• Page text:

+ + + +

[MDEV-12023] Assertion failure sym_node->table != NULL on startup Created: 2017-02-08  Updated: 2020-08-25  Resolved: 2018-10-30

Status: Closed
Project: MariaDB Server
Component/s: Storage Engine - InnoDB, Storage Engine - XtraDB
Affects Version/s: 10.0, 10.1, 10.2, 10.3
Fix Version/s: 10.0.37, 10.3.11, 10.1.37, 10.2.19

Type: Bug Priority: Major
Reporter: Andrii Nikitin (Inactive) Assignee: Marko Mäkelä
Resolution: Fixed Votes: 1
Labels: None

Attachments: File 1.sh.err    
Issue Links:
Relates
relates to MDEV-14585 Automatically remove #sql- tables in ... Closed
relates to MDEV-17296 MariaDB fails to start after update: ... Closed

 Description   

When I use .sh test from https://bugs.launchpad.net/percona-xtrabackup/+bug/1399471 and ignore_builtin_innodb
plugin_load_add=ha_innodb
in my.cnf - I get reliable crash :

InnoDB: Apply batch completed
2017-02-08 09:34:38 7f4f19145780  InnoDB: Assertion failure in thread 139977699907456 in file pars0pars.cc line 865
InnoDB: Failing assertion: sym_node->table != NULL
InnoDB: We intentionally generate a memory trap.

+ + + +

• Dataset excerpt:
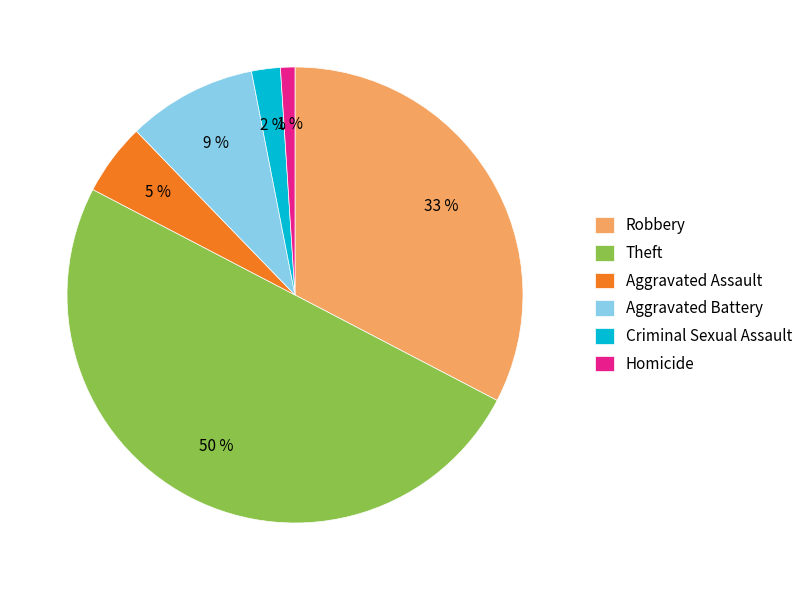

What percentage is the Aggravated Assault slice, to the nearest percent?

5%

+ + + +

• Work request 1: List every fix version named in the bug report.
• Work request 2: Edit the bug report between "InnoDB: Apply batch" and "a memory trap.", inclusive, so that "intentionally" is replaced by "deliberately".
The data are separate material that has nothing to do with the bug report.

• Your solution 1: 10.0.37, 10.3.11, 10.1.37, 10.2.19

• Your solution 2:
InnoDB: Apply batch completed
2017-02-08 09:34:38 7f4f19145780  InnoDB: Assertion failure in thread 139977699907456 in file pars0pars.cc line 865
InnoDB: Failing assertion: sym_node->table != NULL
InnoDB: We deliberately generate a memory trap.